Much of the agriculture here is dependent on the shorter of two rainy seasons, which usually runs from March to June. These rains were bad in 1998, a total failure in 1999 and too little, too late this year. When the rain comes late, rather than planting their normal crops of sorghum, maize and barley, farmers plant quicker but less productive crops such as teff and chick peas.
The drought hasn't generated the dramatic suffering here in the northern highlands that it has caused in the southeast of the country, where in recent weeks foreign television crews have had no trouble finding starving children. Yet according to aid workers, a number of "stress indicators" warn that the situation here is already desperate, and may get worse.

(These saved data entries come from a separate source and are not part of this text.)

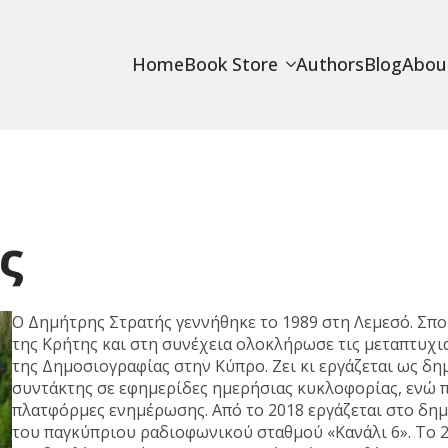
Home
Book Store
Authors
Blog
Abou
ς
Ο Δημήτρης Στρατής γεννήθηκε το 1989 στη Λεμεσό. Σπο
της Κρήτης και στη συνέχεια ολοκλήρωσε τις μεταπτυχι
της Δημοσιογραφίας στην Κύπρο. Ζει κι εργάζεται ως δη
συντάκτης σε εφημερίδες ημερήσιας κυκλοφορίας, ενώ π
πλατφόρμες ενημέρωσης. Από το 2018 εργάζεται στο δη
του παγκύπριου ραδιοφωνικού σταθμού «Κανάλι 6». Το 2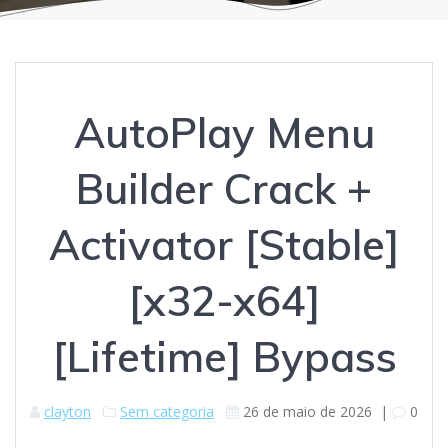
AutoPlay Menu
Builder Crack +
Activator [Stable]
[x32-x64]
[Lifetime] Bypass
clayton
Sem categoria
26 de maio de 2026
|
0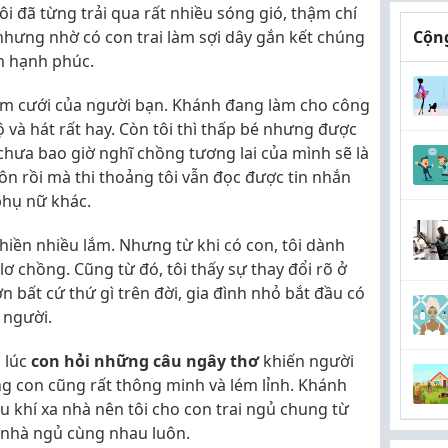
ôi đã từng trải qua rất nhiều sóng gió, thậm chí
nhưng nhờ có con trai làm sợi dây gắn kết chúng
Cộng
ấm hạnh phúc.
ám cưới của người bạn. Khánh đang làm cho công
ộ và hát rất hay. Còn tôi thì thấp bé nhưng được
chưa bao giờ nghĩ chồng tương lai của mình sẽ là
ôn rồi mà thi thoảng tôi vẫn đọc được tin nhắn
phụ nữ khác.
hiền nhiều lắm. Nhưng từ khi có con, tôi dành
ơ chồng. Cũng từ đó, tôi thấy sự thay đổi rõ ở
 bất cứ thứ gì trên đời, gia đình nhỏ bắt đầu có
 người.
u lúc
con hỏi những câu ngây thơ
khiến người
ng con cũng rất thông minh và lém lỉnh. Khánh
 khí xa nhà nên tôi cho con trai ngủ chung từ
 nhà ngủ cùng nhau luôn.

Migration from rural areas to the cities or coffee-producing areas, for example, has increased in recent weeks, aid workers report, as traditional "coping mechanisms" have proved inadequate. "For some it comes down to a choice between migrating or dying," said Tesfaye Ejesu, director of the Lutheran World Federation office in Waldyia.
"If help doesn't arrive soon, those who can will leave their village, looking for alternatives, and many of them will die on the road," said Dereje Jemberu, a coordinator of relief operations in northern Ethiopia for the Lutheran church.
"People who are too weak to walk will stay at home. If we want to help people, now is the time. If we don't respond soon, we'll be facing a situation like 1984," when a massive famine killed as many as one million Ethiopians.
In some hard-hit areas, where farmers have no seeds left to sow and no animals left alive to sell, people have begun dismantling their houses, selling the wooden timbers or exchanging the straw from their roofs for food. Prices for firewood and charcoal, gleaned from an already heavily deforested landscape, have dropped as residents take whatever they can to the market. Animal dung is being burned for cooking rather than wood, meaning soil fertility will be reduced. School attendance has dropped in many communities, as families migrate in search of work or children stay at home because there isn't sufficient food to give them strength to attend classes.